◆ **Exercise tasks**
**a)** Answer these questions about the Eurovision jury scoring article:
(i) In what year did the EBU alter how the jury score was calculated?
(ii) What score value goes to a juror's first rank under the new method?
(iii) How many jurors' scores are summed to create the national jury result?
**b)** Reproduce word for word the part of the Eurovision jury scoring article starting at "The EBU has" and ending at "of your song.".
**c)** What advantages of the new jury scoring method does the Eurovision jury scoring article list in its numbered points? Summarize each in one line.
==== Selected excerpt ====
The EBU has announced a major change to how juries score the entries at the Eurovision Song Contest. Ellie Chalkley investigates the maths behind the changes, explains the impact of the new system, and why it makes Eurovision a more competitive contest.

2013 saw the EBU alter how the jury score was calculated. The second Malmö Contest saw individual jurors asked to rank every single song from their most favoured to least favoured (in previous years, jurors were only asked for an ordered Top Ten).

A jury as a whole can only hand points to the top ten songs. As such the full ranking method means that any song placed outside a juror’s first ten is effectively given a negative vote. In the past, if your song really turned off a single juror, that single last place rank could have dragged you out of the points of that jury, no matter what the other jurors thought of your song.

That has now changed for the better.

A System That Rewards Love

Speaking to ESC Insight, a representative of the EBU said “The calculation method which determines the points awarded by the National Juries has been changed to increase the value of a group of jurors over the opinion of a single individual. This has been recently approved by The Reference Group.” Further details can be found on

Rather than giving each rank given by a juror the same weight, the EBU will allocate predefined ‘score values’ to each ranking position, thereby increasing the value of the top-10 ranks, the top-3 in particular. These score values start with the value of 12 for the first rank and will decrease exponentially further down the ranking list. This is also called the ‘exponential weight model’. The sum of the scores for all 26 songs from the five jurors will create the national jury result where the resulting top 10 ranked countries will be awarded that jury’s 12, 10, 8 points and so on.

In practice, this new method of combining the jury rankings offers a number of advantages that increase the competitive nature of the Song Contest.

  1. A single juror cannot drag a song out of the jury’s top ten ranking by placing it at the bottom of their ordered list. Previously ‘single juror drag’ meant that a good jury song was one that did not upset anyone on the jury, now it’s possible for four positive voices to drown out the single negative voice.
  2. Conversely, a single juror who is incredibly positive can drag a song into the jury’s overall top ten rankings. If you can ignite the passion of a single juror you will be rewarded. Taking risks is no longer a barrier to scoring.
  3. And if you have all five jurors raking your song n the top two or three positions, you can be assured of a significant lead over the competition, offering a better chance of grabbing the douze points in the final calculation.
==== Material supplied ====
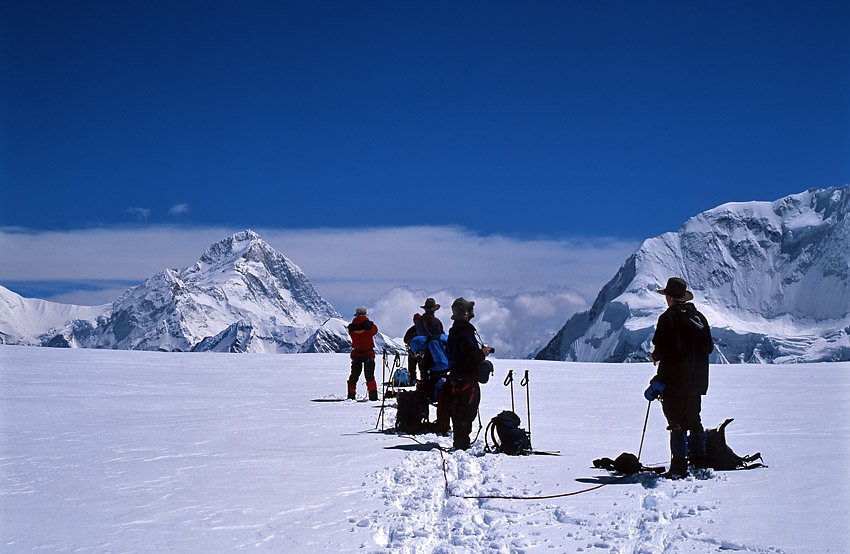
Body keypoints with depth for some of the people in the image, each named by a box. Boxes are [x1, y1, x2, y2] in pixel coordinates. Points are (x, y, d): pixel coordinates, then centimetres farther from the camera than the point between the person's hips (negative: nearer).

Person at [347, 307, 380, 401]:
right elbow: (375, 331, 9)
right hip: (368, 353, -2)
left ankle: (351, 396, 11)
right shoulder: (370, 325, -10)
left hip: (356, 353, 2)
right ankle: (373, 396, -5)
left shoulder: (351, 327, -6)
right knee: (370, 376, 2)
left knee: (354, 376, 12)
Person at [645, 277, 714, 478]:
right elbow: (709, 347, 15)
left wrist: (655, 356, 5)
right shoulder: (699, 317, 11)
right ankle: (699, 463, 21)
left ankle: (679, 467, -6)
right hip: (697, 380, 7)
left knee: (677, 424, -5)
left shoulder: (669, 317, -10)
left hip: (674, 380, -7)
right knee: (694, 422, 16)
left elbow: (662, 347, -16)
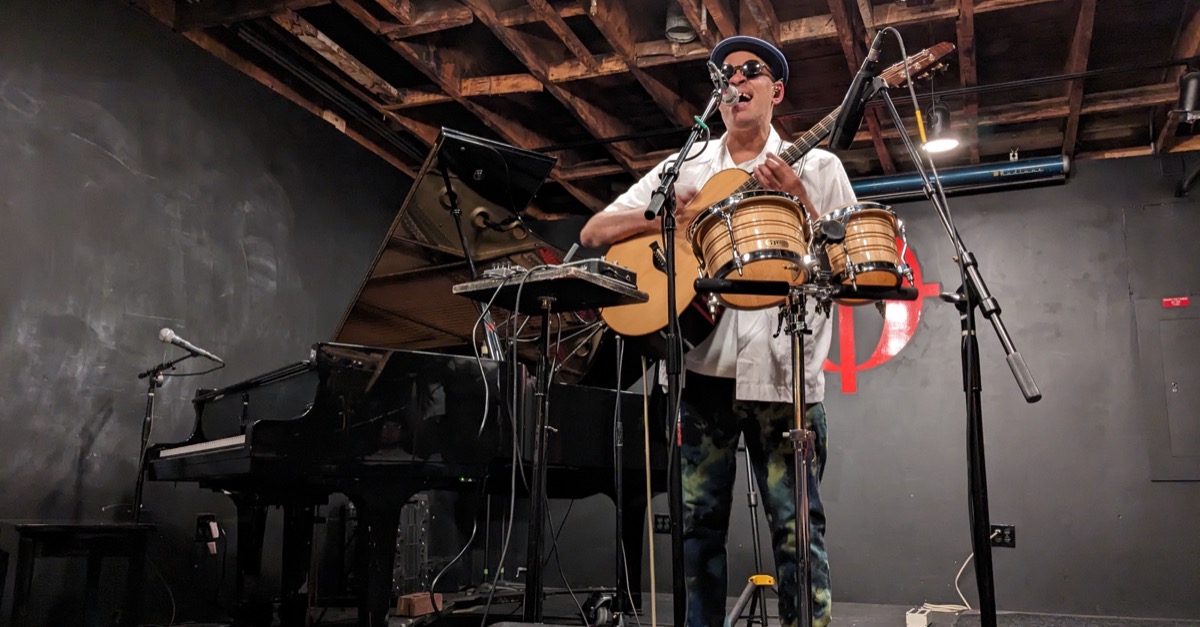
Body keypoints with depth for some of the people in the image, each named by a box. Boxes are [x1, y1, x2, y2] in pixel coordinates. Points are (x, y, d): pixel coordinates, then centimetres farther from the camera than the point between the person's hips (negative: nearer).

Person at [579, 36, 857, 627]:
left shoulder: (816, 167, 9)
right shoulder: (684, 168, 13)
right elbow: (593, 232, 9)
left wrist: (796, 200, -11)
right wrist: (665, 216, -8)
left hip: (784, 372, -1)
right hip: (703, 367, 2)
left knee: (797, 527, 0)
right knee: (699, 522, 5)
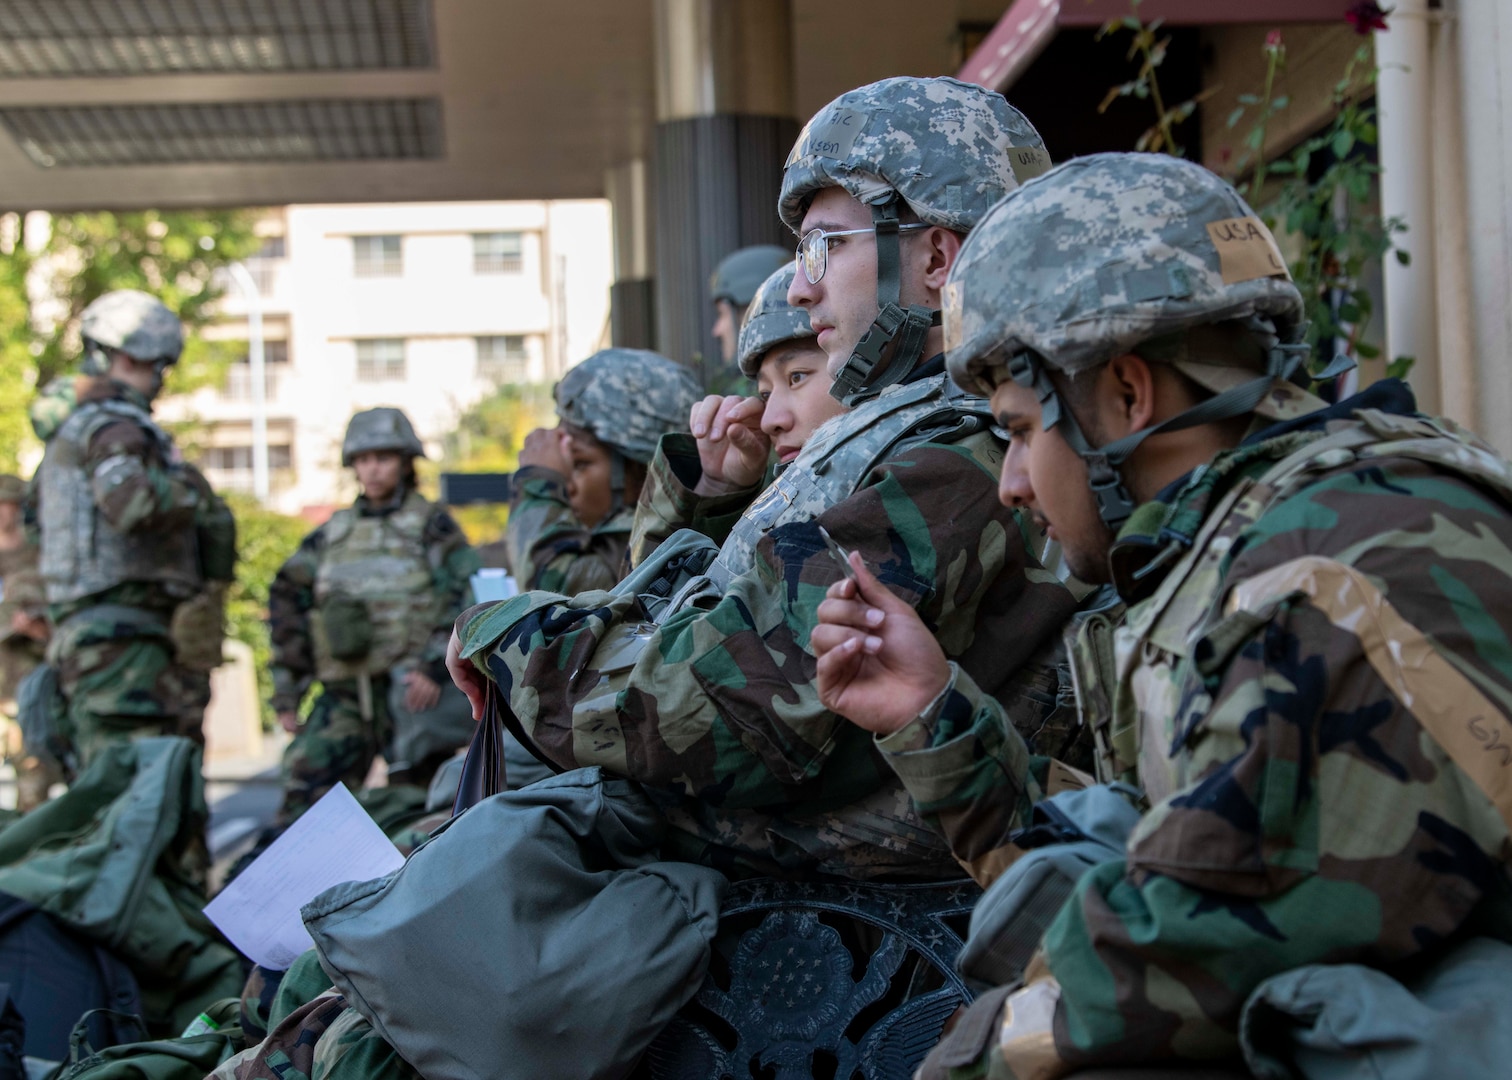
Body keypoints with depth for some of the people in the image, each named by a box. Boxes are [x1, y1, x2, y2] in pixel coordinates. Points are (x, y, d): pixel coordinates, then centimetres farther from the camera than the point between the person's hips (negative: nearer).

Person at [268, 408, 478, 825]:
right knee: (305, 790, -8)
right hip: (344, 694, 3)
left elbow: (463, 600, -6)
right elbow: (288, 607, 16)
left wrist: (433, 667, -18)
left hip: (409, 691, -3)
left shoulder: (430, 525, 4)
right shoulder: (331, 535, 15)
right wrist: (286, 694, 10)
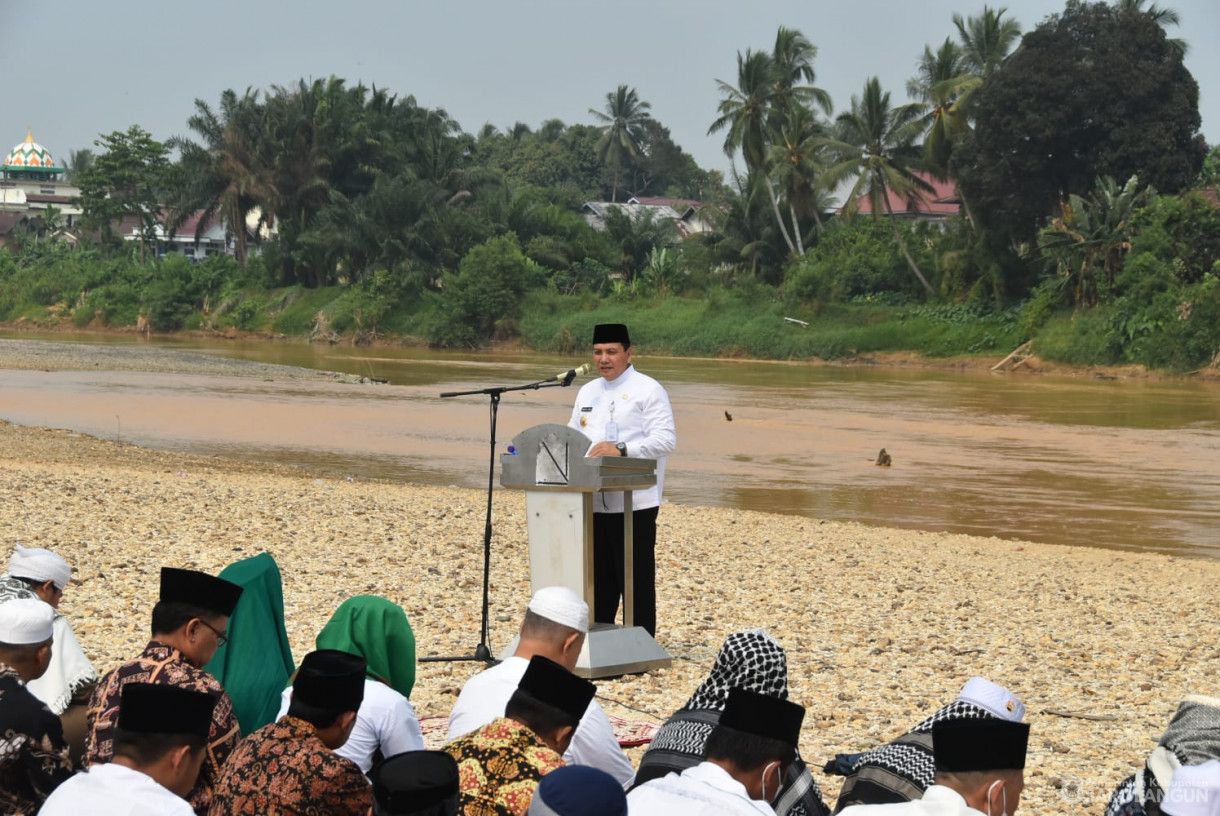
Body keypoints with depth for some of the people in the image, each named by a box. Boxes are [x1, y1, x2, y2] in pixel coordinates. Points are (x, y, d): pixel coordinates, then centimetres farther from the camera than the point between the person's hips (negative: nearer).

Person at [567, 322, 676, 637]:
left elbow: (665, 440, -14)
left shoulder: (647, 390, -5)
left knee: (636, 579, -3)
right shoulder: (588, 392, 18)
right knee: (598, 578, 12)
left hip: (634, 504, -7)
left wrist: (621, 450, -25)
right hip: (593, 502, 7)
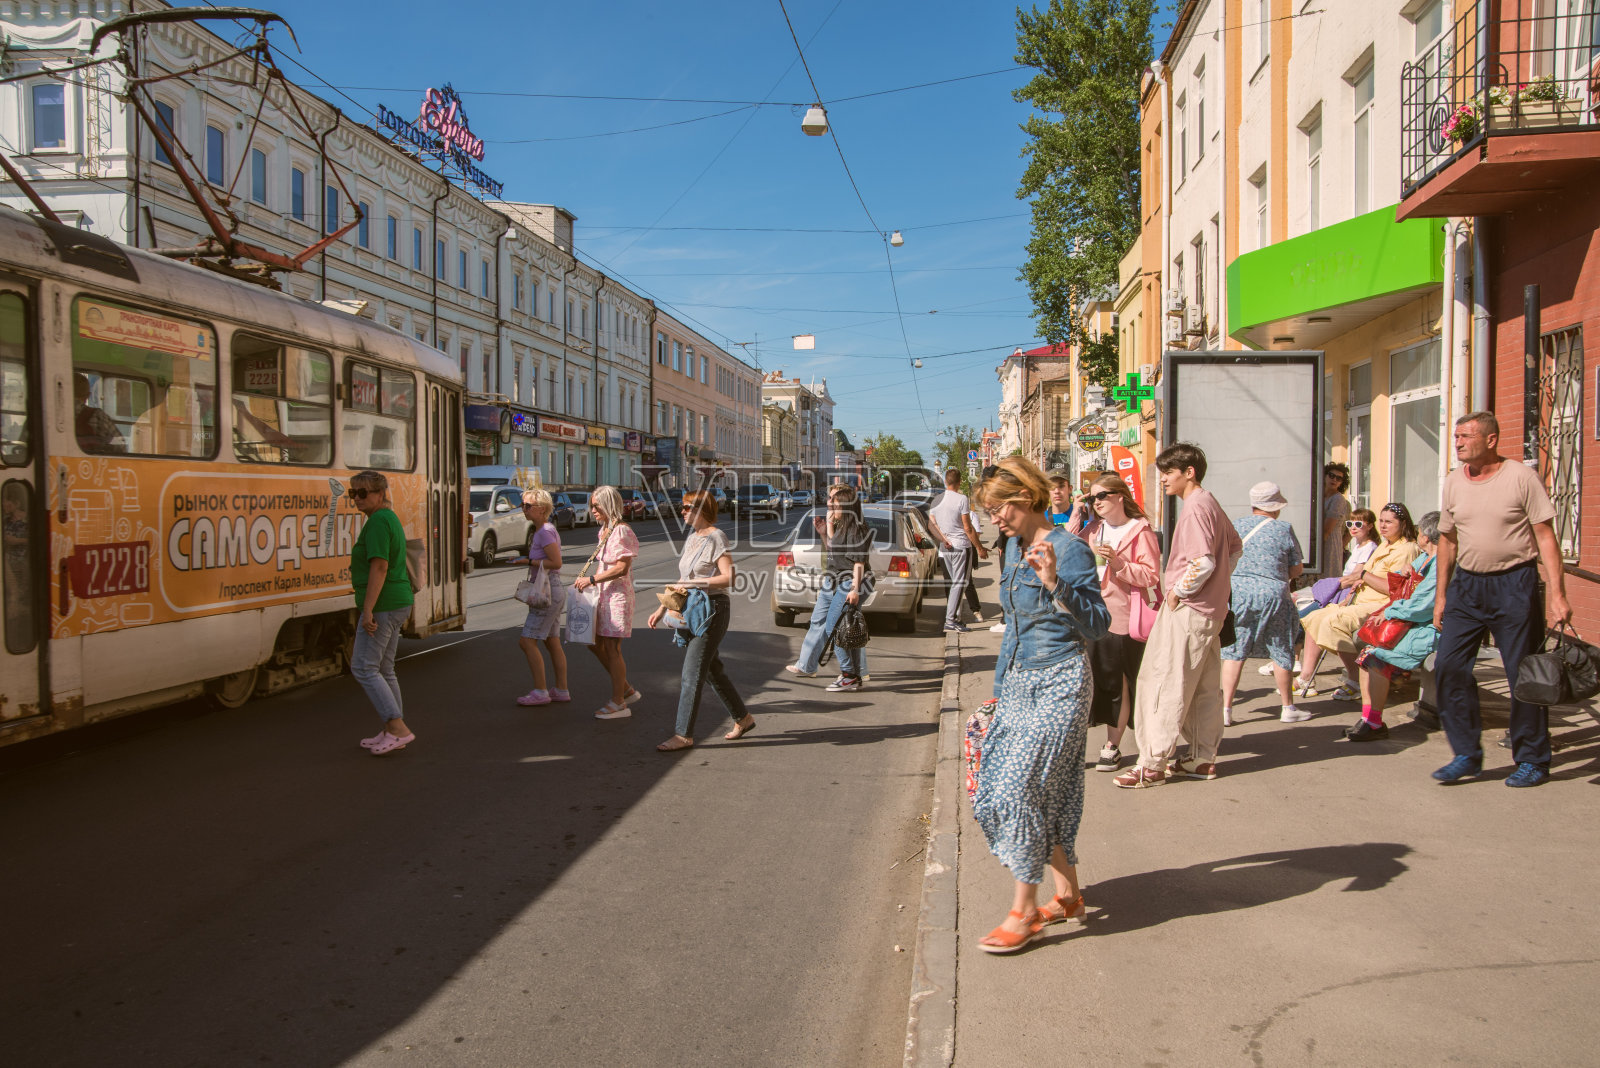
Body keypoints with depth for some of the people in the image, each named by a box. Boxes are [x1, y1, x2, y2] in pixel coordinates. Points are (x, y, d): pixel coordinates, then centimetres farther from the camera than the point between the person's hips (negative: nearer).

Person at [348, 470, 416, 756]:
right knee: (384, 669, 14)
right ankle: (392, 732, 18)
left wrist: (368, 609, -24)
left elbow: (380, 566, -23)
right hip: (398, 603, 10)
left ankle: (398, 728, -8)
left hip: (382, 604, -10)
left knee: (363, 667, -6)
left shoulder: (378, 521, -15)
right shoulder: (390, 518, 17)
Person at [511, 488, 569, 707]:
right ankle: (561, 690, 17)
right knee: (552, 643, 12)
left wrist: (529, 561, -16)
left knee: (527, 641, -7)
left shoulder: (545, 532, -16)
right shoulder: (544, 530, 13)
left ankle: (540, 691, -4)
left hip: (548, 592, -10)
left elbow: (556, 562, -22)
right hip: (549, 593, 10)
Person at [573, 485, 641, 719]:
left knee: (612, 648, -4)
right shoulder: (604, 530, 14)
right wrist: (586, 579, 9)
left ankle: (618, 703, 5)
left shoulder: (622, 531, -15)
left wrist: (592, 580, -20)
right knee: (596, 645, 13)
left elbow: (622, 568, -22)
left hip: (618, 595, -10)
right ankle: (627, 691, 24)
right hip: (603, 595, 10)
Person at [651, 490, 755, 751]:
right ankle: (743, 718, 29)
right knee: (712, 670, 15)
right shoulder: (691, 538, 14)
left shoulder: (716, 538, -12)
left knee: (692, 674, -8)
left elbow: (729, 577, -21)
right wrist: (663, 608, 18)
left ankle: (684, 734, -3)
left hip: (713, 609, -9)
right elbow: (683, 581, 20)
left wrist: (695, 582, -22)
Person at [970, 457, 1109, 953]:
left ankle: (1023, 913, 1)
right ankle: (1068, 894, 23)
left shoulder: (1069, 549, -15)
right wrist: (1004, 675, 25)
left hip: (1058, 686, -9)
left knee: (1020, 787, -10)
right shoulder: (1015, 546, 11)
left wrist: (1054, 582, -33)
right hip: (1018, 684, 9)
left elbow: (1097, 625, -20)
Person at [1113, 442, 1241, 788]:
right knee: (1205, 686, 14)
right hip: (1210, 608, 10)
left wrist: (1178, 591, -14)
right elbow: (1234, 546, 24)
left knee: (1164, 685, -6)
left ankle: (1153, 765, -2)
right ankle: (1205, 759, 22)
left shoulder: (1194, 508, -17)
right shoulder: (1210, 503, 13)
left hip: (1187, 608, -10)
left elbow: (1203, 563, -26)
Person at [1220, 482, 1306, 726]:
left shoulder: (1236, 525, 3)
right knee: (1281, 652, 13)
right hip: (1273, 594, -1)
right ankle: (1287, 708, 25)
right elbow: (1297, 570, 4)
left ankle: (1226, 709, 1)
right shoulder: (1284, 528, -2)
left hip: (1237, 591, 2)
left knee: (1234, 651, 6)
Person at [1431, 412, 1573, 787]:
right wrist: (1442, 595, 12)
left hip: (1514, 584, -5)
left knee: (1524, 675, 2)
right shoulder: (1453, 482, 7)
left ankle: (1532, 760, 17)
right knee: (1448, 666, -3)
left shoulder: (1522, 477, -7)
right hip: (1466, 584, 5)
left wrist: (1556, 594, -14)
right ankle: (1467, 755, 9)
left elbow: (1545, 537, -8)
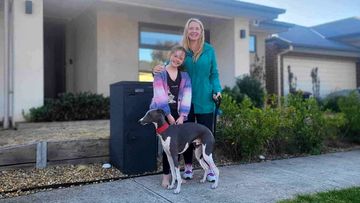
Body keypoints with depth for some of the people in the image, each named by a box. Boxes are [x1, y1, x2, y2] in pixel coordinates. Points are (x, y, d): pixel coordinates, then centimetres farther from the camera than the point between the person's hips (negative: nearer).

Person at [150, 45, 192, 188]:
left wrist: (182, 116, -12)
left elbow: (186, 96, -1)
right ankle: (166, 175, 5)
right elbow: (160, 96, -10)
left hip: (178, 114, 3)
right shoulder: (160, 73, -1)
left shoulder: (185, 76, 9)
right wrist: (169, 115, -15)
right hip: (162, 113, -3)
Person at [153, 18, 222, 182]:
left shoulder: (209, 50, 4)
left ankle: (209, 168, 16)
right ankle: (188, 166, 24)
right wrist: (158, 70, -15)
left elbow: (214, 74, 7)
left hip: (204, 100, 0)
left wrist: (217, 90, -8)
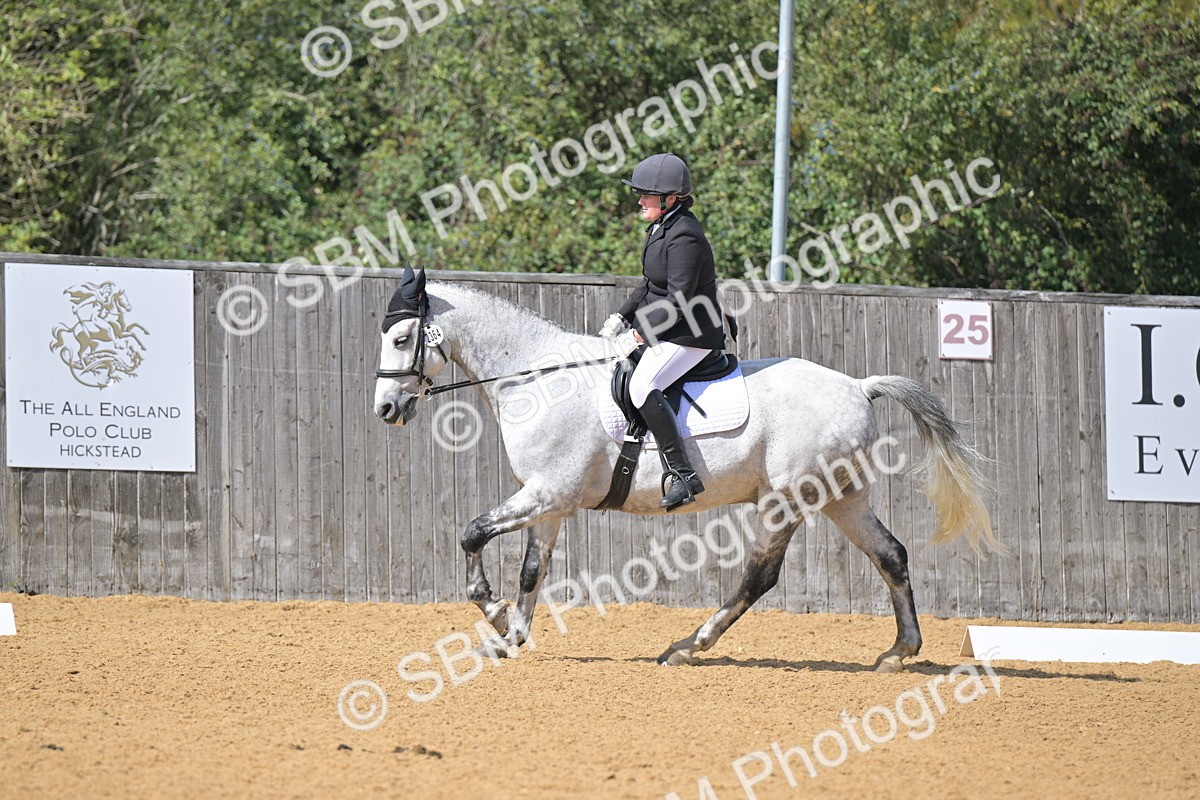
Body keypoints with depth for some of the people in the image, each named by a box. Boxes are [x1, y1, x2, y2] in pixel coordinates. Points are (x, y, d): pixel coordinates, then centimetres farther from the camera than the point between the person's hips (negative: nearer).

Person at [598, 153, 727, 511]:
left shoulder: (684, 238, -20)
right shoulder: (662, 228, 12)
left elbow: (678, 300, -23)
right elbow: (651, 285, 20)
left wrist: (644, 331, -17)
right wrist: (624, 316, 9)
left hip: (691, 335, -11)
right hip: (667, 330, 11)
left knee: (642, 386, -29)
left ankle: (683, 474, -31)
====
◆ **Exercise results**
**a)**
(i) 2013
(ii) 12
(iii) Five

**b)**
The EBU has announced a major change to how juries score the entries at the Eurovision Song Contest. Ellie Chalkley investigates the maths behind the changes, explains the impact of the new system, and why it makes Eurovision a more competitive contest.

2013 saw the EBU alter how the jury score was calculated. The second Malmö Contest saw individual jurors asked to rank every single song from their most favoured to least favoured (in previous years, jurors were only asked for an ordered Top Ten).

A jury as a whole can only hand points to the top ten songs. As such the full ranking method means that any song placed outside a juror’s first ten is effectively given a negative vote. In the past, if your song really turned off a single juror, that single last place rank could have dragged you out of the points of that jury, no matter what the other jurors thought of your song.

**c)**
1. A single juror can no longer drag a song out of the jury's top ten by placing it at the bottom of their list, so four positive voices can drown out one negative voice.
2. A single, very enthusiastic juror can pull a song into the jury's overall top ten, so taking risks is no longer a barrier to scoring.
3. A song ranked in the top two or three by all five jurors is assured a significant lead and has a better chance of getting the douze points.